S&P expects the metals and mining industry — from exploration to market movements — will remain volatile as the sector adapts to a changing global macroeconomic and geopolitical environment.

In the first few weeks of the September quarter, market sentiment turned slightly positive on news of monetary stimulus to help China’s ailing economy and a modest cooling of the U.S. inflation rate. The respite was fleeting, however, as heat waves in China and threats to supply for the upcoming winter in Europe revived the energy crisis.

“Downside risks to capital market conditions for commodities, as with many sectors, are expected to remain until concerns over high inflation abate, which will in turn boost, or at least steady, the macroeconomic outlooks,” said S&P.

Early in the September quarter, weakening prices have had only a modest impact on the exploration sector, with S&P’s monthly reports showing muted exploration metrics.

As for the June quarter, S&P’s analysis found exploration activity remained at historically high levels, although most of the key metrics declined slightly quarter over quarter.

The PAI remained robust, supported by increased base metals PAI and sustained strength in initial resource announcements and positive project milestones.

S&P flags a sagging Pipeline Activity Index through year-end

“Platinum group metals, nickel and specialty commodity projects led increases in numbers of holes and projects drilled — indicating a shift in emphasis to minerals critical to the global energy transition,” according to S&P.

Exploration drilling remained historically elevated during the quarter, although the number of projects reporting drill results fell 7% from the previous quarter’s record high. Initial resource announcements and positive milestones each totalled 19 — the former unchanged and the latter up seven from the March quarter.
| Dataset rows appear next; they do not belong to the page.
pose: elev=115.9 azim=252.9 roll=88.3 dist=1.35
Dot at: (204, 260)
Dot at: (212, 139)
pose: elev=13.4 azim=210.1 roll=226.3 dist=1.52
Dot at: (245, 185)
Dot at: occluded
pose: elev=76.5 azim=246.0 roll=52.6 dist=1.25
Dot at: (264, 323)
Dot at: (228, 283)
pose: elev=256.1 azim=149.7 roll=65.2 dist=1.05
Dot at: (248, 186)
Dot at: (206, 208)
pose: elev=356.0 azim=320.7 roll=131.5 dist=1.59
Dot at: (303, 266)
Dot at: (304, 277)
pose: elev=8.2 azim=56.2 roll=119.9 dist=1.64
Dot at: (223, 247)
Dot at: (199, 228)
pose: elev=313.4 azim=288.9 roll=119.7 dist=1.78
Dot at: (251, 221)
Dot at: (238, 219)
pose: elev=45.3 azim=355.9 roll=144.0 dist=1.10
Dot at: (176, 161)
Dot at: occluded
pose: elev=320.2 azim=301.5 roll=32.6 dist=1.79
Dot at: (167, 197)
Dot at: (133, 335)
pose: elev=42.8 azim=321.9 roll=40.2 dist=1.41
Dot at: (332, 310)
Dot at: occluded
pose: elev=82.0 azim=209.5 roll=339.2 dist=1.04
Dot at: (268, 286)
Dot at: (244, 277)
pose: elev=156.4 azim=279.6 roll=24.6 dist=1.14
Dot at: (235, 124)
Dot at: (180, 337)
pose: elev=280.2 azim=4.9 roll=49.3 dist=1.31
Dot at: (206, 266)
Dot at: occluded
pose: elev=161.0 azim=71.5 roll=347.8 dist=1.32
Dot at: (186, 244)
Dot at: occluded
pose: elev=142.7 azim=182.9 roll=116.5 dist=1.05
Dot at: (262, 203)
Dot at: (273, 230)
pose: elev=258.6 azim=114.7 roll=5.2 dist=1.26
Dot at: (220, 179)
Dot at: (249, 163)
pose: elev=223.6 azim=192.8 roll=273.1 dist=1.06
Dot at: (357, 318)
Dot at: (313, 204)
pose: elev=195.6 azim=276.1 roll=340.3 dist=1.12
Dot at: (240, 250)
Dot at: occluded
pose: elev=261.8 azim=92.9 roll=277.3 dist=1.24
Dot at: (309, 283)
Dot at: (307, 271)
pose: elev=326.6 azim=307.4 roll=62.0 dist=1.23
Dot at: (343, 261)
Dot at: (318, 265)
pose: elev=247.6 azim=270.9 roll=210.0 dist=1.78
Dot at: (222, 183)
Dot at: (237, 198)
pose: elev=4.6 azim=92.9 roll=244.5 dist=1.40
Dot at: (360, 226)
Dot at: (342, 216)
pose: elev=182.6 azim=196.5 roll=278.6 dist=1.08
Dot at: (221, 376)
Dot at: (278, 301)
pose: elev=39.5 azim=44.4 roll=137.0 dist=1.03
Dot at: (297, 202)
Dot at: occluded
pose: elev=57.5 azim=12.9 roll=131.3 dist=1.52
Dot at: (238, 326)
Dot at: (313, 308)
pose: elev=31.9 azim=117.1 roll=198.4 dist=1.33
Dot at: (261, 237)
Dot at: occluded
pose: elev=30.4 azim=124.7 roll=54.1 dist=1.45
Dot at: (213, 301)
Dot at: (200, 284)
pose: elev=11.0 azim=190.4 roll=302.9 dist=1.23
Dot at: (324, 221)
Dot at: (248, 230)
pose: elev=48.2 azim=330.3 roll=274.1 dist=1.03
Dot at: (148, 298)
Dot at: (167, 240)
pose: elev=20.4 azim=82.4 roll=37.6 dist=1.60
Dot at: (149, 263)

Overall, this resulted in the PAI slipping quarter over quarter to 125 from 129.

Weakening metrics

While drilling and market caps showed a noticeable pull-back, initial resource announcements remained strong, and project milestones increased, S&P says.

Drill results meeting significant thresholds were down 7% after registering the best quarterly results in the March quarter since records began in 2008. Results from base/other metals projects bucked the quarterly trend again, increasing 5% to 270, while significant results from gold-focused drill projects fell 13% to 411.

Compared with the June quarter of 2021, gold and base/other metals drilling were higher individually and up 12% combined.

As a result of historically elevated financing and drilling activity, S&P continues to track strength in the number of initial resource announcements. Nineteen new deposits were registered in the June quarter, matching the March quarter. Projects advancing toward production (as measured by announcements of positive milestones) jumped to an impressive 19 from 12, reversing a two-quarter declining trend. The gain came from base/other metals milestones, which increased to 13 from four in the March quarter — the highest since the fourth quarter of 2013.

Positive gold project milestones, however, continued to decrease, dropping from eight to six.

Significant metals and mining financings rebounded slightly in the June quarter after falling sharply in the previous period. While the total of US$2.7 billion is significantly below the financing levels registered in late 2020 and early 2021, it is still well above the historical trend, according to S&P.

The collective market value of the industry’s listed companies, based on 2,402 firms, fell sharply quarter over quarter, dropping 23% to US$1.99 trillion. This was the most significant quarterly decline in dollar terms since the September 2008 quarter, during the financial crisis, says S&P.